┌──
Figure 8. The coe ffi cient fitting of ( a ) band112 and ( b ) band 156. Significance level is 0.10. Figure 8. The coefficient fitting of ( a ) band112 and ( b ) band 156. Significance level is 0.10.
└──
┌──
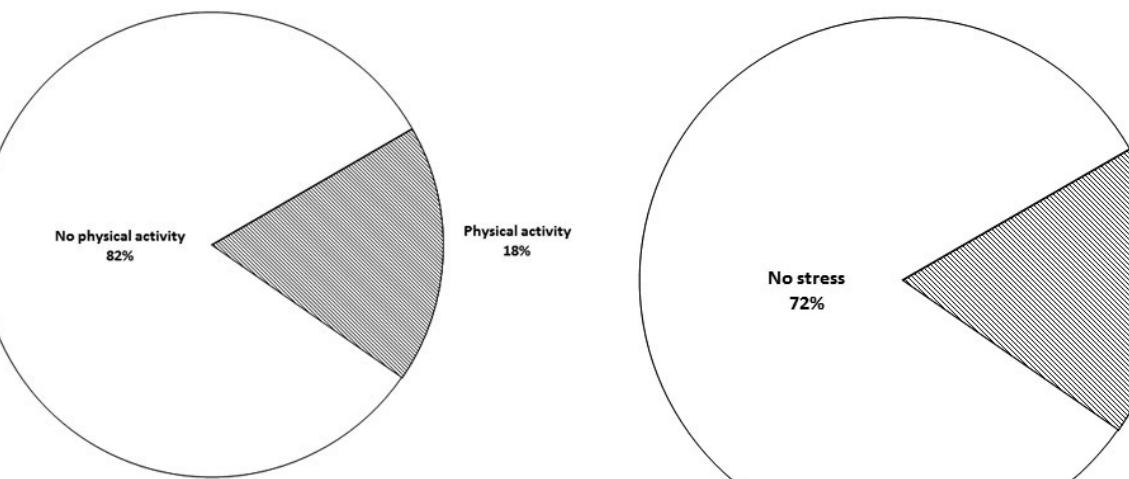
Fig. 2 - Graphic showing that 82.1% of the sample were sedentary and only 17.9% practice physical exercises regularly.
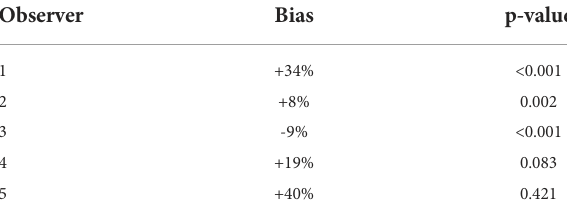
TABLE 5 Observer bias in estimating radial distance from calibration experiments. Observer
└──
# Problem requirements
Above are the records; copy exactly the lines from the one with "Fig. 2 - Graphic" through the one with "TABLE 5 Observer", including both, and nothing more. Leave out pictures.

# Solution to this problem
Fig. 2 - Graphic showing that 82.1% of the sample were sedentary and only 17.9% practice physical exercises regularly.
TABLE 5 Observer bias in estimating radial distance from calibration experiments. Observer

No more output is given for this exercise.